The child classes will further implement additional features that require assumptions of the free energy profile. At this moment, only one such child class is implemented, the SimpleFreeEnergyProfile which represents the FEP of a simple process with a single reactant, transition and product state. There are several ways to construct a free energy profile.

In the following sections we will illustrate how to construct a free energy profile using the BaseFreeEnergyProfile (which can hence also be applied to the SimpleFreeEnergyProfile without futher modification).

… using the constructor

from thermolib.thermodynamics.fep import BaseFreeEnergyProfile
fep = BaseFreeEnergyProfile(cv, f, temp)

Herein, cv and f arguments represent equal-length numpy arrays containing respectively the collective variable and free energy on a grid, which should all be defined in atomic units. Furthermore, temp represents the temperature (in atomic units, hence, Kelvin) at which the free energy profile is evaluated.

… reading from a text file

from thermolib.thermodynamics.fep import BaseFreeEnergyProfile
fep = BaseFreeEnergyProfile.from_txt(fn, temp)

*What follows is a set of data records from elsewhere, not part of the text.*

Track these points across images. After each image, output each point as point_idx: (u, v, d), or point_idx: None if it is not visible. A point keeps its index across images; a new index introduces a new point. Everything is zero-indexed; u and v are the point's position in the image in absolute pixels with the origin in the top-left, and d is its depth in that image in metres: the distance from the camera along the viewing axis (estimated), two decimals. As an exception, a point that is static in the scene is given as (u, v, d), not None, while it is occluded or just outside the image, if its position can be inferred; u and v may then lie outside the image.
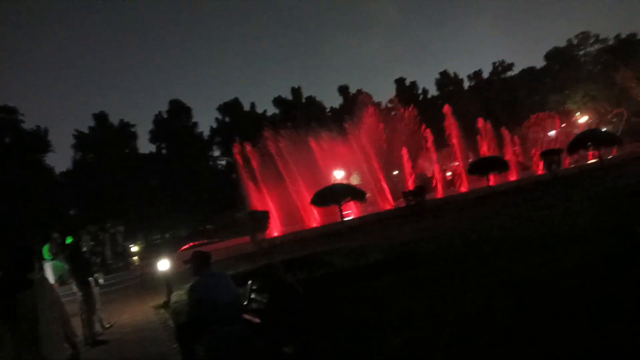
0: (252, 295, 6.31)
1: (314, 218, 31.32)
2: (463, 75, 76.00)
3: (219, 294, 5.07)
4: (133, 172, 47.86)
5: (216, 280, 5.21)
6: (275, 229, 28.45)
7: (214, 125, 59.56)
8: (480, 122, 40.46)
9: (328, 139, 41.52)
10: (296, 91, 63.64)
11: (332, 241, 18.09)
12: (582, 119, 66.97)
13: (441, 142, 41.20)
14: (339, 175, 48.64)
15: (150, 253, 26.08)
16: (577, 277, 5.90)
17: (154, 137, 54.99)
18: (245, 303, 6.07)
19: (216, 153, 60.08)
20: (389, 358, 4.79)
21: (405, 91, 68.58)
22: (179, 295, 12.59)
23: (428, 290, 6.94)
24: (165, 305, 11.94)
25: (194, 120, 57.18)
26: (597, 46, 76.92)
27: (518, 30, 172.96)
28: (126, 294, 16.32)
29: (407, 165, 35.70)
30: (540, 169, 34.55)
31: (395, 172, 44.81)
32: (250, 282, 6.61)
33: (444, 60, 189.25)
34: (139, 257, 23.53)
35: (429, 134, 36.73)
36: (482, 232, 12.13)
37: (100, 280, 10.68)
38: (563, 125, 66.91)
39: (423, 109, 62.96)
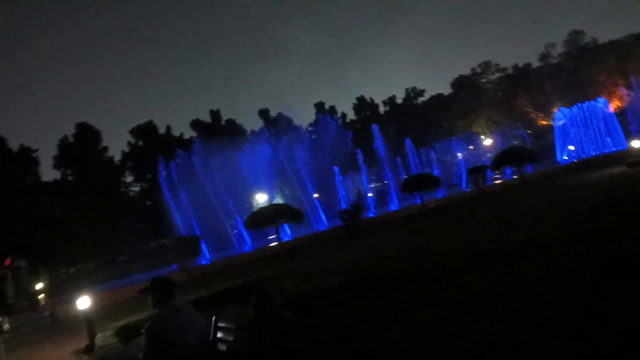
0: (219, 334, 5.06)
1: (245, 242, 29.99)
2: (378, 100, 78.36)
3: (184, 335, 3.95)
4: (35, 201, 43.31)
5: (181, 316, 4.06)
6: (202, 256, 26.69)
7: (126, 149, 56.11)
8: (406, 143, 41.72)
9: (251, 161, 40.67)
10: (215, 114, 61.93)
11: (270, 265, 16.99)
12: (487, 142, 71.31)
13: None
14: (261, 198, 47.77)
15: (60, 289, 23.33)
16: (550, 288, 5.83)
17: (59, 162, 50.42)
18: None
19: (129, 179, 56.47)
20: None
21: (325, 115, 69.39)
22: (104, 337, 10.94)
23: (409, 312, 6.42)
24: (88, 349, 10.31)
25: (103, 144, 53.41)
26: (497, 74, 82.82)
27: (427, 58, 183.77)
28: (36, 339, 14.06)
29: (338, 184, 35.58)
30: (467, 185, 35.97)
31: (315, 195, 44.51)
32: (214, 317, 5.29)
33: (360, 85, 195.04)
34: (46, 295, 20.76)
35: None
36: (428, 249, 11.86)
37: (6, 325, 8.77)
38: (470, 147, 71.22)
39: (343, 132, 64.06)
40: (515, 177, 34.60)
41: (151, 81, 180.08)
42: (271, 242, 29.45)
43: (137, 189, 56.72)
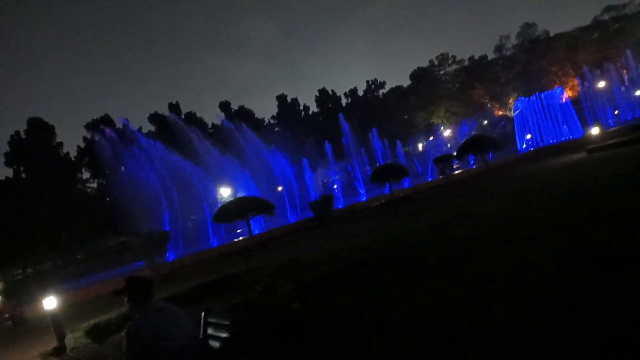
0: (209, 331, 4.72)
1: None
2: (340, 92, 78.52)
3: (171, 336, 3.63)
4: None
5: (164, 316, 3.69)
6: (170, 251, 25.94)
7: (82, 144, 54.00)
8: (373, 134, 41.99)
9: (214, 154, 39.95)
10: (174, 107, 60.34)
11: (242, 259, 16.63)
12: (446, 132, 72.76)
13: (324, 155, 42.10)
14: (225, 192, 47.10)
15: (17, 291, 22.20)
16: (537, 277, 5.79)
17: (11, 160, 48.06)
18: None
19: (85, 175, 54.44)
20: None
21: (287, 108, 68.89)
22: (75, 338, 10.46)
23: (398, 299, 6.38)
24: (58, 351, 9.87)
25: (58, 139, 51.24)
26: (454, 66, 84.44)
27: (386, 50, 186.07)
28: (-2, 342, 13.34)
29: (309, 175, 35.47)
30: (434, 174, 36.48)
31: (280, 188, 44.26)
32: (204, 313, 4.93)
33: (322, 78, 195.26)
34: (2, 297, 19.69)
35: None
36: (406, 237, 11.89)
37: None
38: (431, 138, 72.54)
39: (306, 124, 63.92)
40: (474, 166, 35.31)
41: (107, 75, 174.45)
42: (238, 236, 28.97)
43: (94, 185, 54.81)
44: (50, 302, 10.88)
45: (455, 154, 31.17)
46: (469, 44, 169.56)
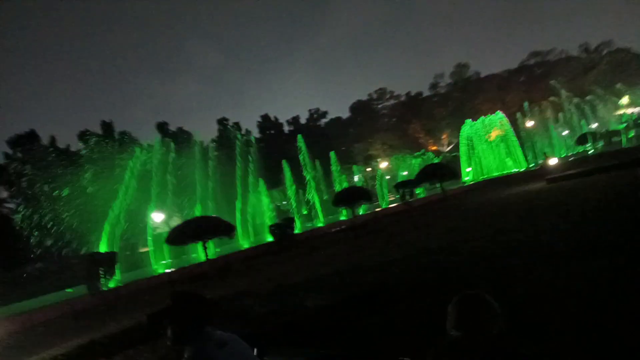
0: None
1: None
2: (283, 119, 77.91)
3: None
4: None
5: (229, 354, 2.41)
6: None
7: (2, 161, 48.95)
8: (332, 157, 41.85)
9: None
10: (107, 125, 56.55)
11: (203, 286, 14.85)
12: (383, 164, 73.91)
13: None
14: (158, 217, 44.27)
15: None
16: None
17: None
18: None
19: (3, 194, 49.21)
20: None
21: (228, 132, 66.89)
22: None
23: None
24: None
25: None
26: (392, 101, 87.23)
27: (328, 80, 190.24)
28: None
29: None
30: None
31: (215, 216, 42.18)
32: (256, 349, 3.46)
33: (265, 104, 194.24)
34: None
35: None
36: (394, 262, 11.01)
37: None
38: (368, 169, 73.50)
39: (249, 148, 62.41)
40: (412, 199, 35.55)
41: (35, 89, 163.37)
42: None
43: (12, 205, 49.58)
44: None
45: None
46: (407, 80, 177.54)
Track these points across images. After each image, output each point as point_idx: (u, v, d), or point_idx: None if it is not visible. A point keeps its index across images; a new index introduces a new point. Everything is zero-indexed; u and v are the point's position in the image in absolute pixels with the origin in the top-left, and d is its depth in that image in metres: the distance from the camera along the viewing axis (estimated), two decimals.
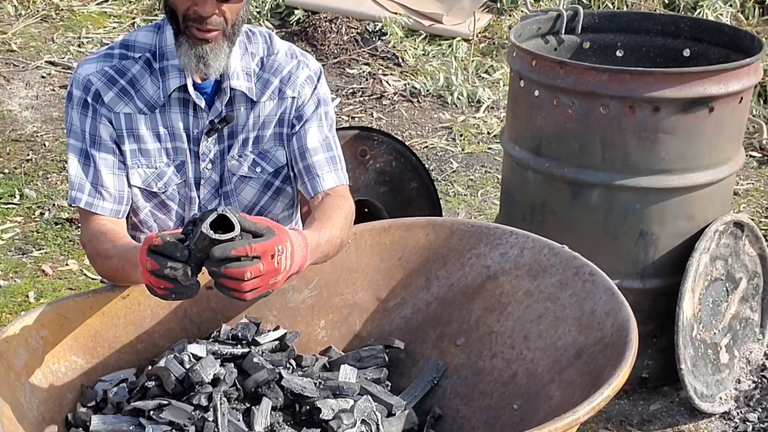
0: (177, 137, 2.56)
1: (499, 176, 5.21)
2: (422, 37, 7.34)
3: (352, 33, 7.34)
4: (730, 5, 7.32)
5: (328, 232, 2.33)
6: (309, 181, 2.56)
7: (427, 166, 4.74)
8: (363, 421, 2.14)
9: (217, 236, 1.95)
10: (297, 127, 2.60)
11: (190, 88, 2.51)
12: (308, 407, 2.18)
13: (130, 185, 2.56)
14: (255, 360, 2.24)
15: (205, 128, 2.55)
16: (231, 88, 2.54)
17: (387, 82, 6.85)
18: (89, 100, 2.51)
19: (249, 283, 1.97)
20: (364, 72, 6.98)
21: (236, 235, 1.97)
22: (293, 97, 2.60)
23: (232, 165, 2.61)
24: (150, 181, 2.57)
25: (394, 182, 3.81)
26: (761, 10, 7.46)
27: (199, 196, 2.62)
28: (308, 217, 2.48)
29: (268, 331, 2.42)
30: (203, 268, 2.01)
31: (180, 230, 2.04)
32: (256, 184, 2.65)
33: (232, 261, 1.95)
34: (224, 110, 2.56)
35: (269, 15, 7.72)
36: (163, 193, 2.60)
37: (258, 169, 2.63)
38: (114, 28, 7.65)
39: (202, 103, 2.54)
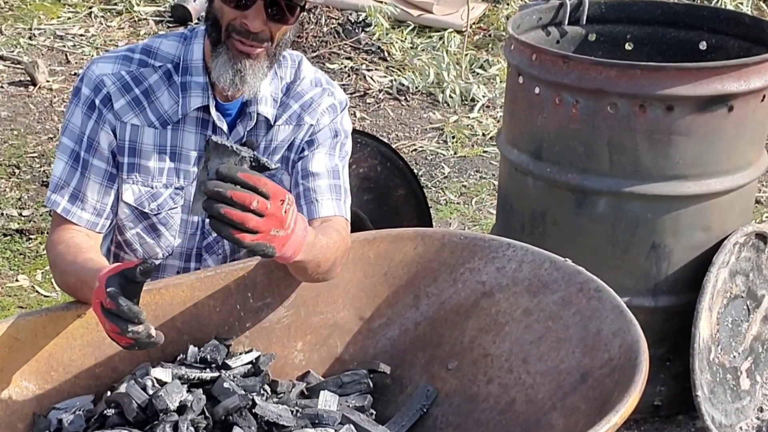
0: (183, 158, 2.59)
1: (496, 182, 5.23)
2: (410, 28, 7.37)
3: (333, 24, 7.36)
4: None
5: (326, 240, 2.34)
6: (306, 205, 2.56)
7: (415, 171, 4.76)
8: None
9: (228, 143, 1.93)
10: (306, 152, 2.63)
11: (212, 110, 2.56)
12: None
13: (119, 201, 2.59)
14: (225, 385, 2.24)
15: None
16: (257, 113, 2.59)
17: (371, 78, 6.87)
18: (97, 102, 2.54)
19: (253, 219, 1.94)
20: (345, 67, 7.00)
21: (247, 155, 1.94)
22: (311, 125, 2.65)
23: None
24: (143, 200, 2.60)
25: (379, 189, 3.82)
26: None
27: (203, 220, 2.64)
28: None
29: (240, 353, 2.42)
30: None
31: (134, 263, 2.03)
32: None
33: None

Herein, the fn argument represents the name of a text file containing the values of the collective variable and the corresponding free energy on a grid. By default, the values of the cv and f arguments should be defined in atomic units in the first and in kjmol in the second column respectively separated by one or multiple whitespaces. More control on the columns from which to read the data, the delimiter used, units in which cv and/or f is defined and more can be found in the reference guide. As was also the case in the constructor routine, temp represents the temperature (in atomic units, hence, Kelvin) at which the free energy profile is evaluated.

… from a histogram

A 1D free energy profile can also be constructed from an instance of the Histogram1D class that was computed from one or more (possibly biased) molecular simulations as detailed before. To convert this histogram into a free energy profile, we proceed as follows:

from thermolib.thermodynamics.fep import BaseFreeEnergyProfile
temp = 300*kelvin
fep = BaseFreeEnergyProfile.from_histogram(hist, temp)